We propose a straightforward method to estimate the purity of vesicle preparations by comparing the ratio of nano-vesicle counts to protein concentration, using tools such as the increasingly available NanoSight platform and a colorimetric protein assay such as the BCA-assay. Such an approach is simple enough to apply to every vesicle preparation within a given laboratory, assisting researchers as a routine quality control step. Also, the approach may aid in comparing/standardising vesicle purity across diverse studies, and may be of particular importance in evaluating vesicular biomarkers. We herein propose some criteria to aid in the definition of pure vesicles.

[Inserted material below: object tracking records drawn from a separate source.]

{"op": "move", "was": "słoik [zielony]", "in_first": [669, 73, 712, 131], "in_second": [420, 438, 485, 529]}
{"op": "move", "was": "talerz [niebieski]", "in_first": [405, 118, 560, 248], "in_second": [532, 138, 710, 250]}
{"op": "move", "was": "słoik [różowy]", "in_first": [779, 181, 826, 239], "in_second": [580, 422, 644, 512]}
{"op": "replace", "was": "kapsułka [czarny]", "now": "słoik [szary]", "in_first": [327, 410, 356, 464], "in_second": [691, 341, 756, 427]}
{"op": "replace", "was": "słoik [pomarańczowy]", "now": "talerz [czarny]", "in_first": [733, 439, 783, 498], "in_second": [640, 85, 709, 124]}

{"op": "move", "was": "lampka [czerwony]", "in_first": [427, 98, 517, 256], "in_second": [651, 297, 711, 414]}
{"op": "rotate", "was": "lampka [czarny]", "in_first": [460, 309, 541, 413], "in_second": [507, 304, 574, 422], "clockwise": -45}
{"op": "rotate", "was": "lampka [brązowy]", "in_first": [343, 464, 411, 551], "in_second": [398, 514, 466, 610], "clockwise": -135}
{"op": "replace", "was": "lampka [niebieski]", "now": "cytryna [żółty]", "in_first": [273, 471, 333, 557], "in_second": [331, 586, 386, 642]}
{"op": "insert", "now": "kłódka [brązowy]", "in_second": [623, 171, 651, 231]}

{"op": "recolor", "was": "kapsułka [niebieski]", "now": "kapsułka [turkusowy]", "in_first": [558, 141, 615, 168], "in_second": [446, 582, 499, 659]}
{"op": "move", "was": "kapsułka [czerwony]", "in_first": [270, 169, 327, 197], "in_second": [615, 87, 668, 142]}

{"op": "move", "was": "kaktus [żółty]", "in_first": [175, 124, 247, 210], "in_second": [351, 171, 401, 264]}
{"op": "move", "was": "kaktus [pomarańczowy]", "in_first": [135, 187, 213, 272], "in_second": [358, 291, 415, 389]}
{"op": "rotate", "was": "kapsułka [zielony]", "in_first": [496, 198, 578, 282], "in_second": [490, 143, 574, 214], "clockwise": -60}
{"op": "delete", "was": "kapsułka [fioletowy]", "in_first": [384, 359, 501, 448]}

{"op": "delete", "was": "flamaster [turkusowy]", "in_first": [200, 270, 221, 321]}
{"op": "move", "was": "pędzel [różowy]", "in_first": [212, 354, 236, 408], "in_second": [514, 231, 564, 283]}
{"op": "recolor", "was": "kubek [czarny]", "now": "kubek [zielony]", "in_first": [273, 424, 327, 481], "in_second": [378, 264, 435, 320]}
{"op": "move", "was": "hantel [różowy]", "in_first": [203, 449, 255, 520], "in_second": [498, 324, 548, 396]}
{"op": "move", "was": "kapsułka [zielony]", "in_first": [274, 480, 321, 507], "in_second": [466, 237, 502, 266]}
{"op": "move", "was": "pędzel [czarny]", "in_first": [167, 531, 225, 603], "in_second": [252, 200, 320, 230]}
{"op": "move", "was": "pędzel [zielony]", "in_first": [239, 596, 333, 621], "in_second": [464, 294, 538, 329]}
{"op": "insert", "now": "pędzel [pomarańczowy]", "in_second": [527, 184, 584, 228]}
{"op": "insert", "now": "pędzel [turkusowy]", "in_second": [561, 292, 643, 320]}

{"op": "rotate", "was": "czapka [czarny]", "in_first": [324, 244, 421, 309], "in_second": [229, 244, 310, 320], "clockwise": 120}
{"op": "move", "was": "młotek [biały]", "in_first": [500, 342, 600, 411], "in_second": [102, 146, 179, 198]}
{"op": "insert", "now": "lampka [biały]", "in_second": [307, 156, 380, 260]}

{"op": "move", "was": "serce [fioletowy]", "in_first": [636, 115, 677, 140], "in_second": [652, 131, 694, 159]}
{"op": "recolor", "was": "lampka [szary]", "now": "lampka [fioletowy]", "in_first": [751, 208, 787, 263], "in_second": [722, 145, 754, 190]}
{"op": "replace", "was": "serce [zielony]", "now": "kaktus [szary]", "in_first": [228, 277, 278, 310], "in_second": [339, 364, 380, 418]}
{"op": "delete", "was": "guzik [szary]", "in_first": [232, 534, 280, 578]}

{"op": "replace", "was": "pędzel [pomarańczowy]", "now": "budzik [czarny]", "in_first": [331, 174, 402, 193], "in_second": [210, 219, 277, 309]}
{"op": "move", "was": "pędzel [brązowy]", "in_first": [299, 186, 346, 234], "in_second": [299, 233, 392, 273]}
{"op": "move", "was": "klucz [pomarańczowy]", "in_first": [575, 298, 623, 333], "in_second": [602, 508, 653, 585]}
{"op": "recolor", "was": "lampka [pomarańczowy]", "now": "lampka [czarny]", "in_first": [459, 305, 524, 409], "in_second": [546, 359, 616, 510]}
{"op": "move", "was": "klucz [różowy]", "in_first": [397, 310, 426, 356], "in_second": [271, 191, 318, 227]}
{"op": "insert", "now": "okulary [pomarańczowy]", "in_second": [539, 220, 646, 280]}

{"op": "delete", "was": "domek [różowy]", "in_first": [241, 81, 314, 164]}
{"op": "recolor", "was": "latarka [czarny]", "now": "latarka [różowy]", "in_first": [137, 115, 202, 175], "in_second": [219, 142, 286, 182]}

Keywords: extracellular vesicles; nano-particle tracking; sample purity; vesicle counting.

Fig. 1

Measuring beads or extracellular vesicles under flow conditions by nanoparticle tracking. (A) Standard 100 nm beads were diluted (1 in 1,000) in particle-free water, and measured six times using the NanoSight nanoparticle tracking system. Data from each repeat measurement is shown, revealing the overall size distribution (histograms) and mode (nm) and particle counts (p/ml). To evaluate reproducibility of the measurements, the counts (blue squares) and mode (red circles) for each measurement is shown. An average histogram was plotted from the data, and the mode and particle concentration is calculated (±SD). (B, C) As examples of biological vesicles, similar analyses using sucrose cushion isolated exosomes secreted from a mesothelioma cell line (B) or the prostate cancer cell line, LNCAP, (C) showing each measurement and the variation across the six measurements.

Fig. 2

Particle to protein ratio diminishes with contaminating protein. (A) Extracellular vesicles were purified from prostate cancer cell line (LNCAP) using the sucrose cushion method, and were intentionally contaminated with a solution of bovine serum albumin that was pre-filtered through a 20 nm filter, and confirmed particle free (not shown). The graph plots the protein concentration (µg/ml, left axis) and particle concentration (particles/ml, right axis) against the proportion of non-exosomal (contaminating) protein (% contamination). (B) The ratio of particles to protein for each sample is shown.

Fig. 3

Use of particle to protein ratio to quantify vesicle purity. (A) We compared the ratio of particles/protein across various sample types, and purification methods. This includes specimens from standard 2D plastic-adherent cultures including un-purified particles (MCF7 n=3, PC3 n=2, DU145 n=2) vs. simple pellet (MCF7 n=1, PC3 n=1, DU145 n=1) vs. pellet and wash (MCF7 n=1, PC3 n=1, DU145 n=1) methods. These are compared to un-purified particles (PC3 n=1, DU145 n=2, HT1376 n=1) vs. simple pellet (PC3 n=1, Du145 n=1, Ht1376 n=1, LNCAP n=1, #15 n=1) vs. pellet and wash (PC3 n=1, Du145 n=1, Ht1376 n=1, LNCAP n=1, #15 n=1) specimens obtained from Integra bioreactor culture systems, and biological specimens such as fresh serum (n=3) and urine samples (n=3). A sucrose cushion method was used with Integra bioreactor culture supernatants (PC3 n=1, Du145 n=2, Ht1376 n=1, LNCAP n=1, #15 n=1). The ratio measurement for RPMI and cell-free RPMI containing 10% FBS is also shown for comparison. (B/C) The same data are presented as linear plots, to better highlight the difference in ratio due to pellet and pellet and wash methods. From the collective data, ratios approaching 3×10¹⁰ are highlighted as high purity, with those <10⁸ are arbitrarily considered unpure.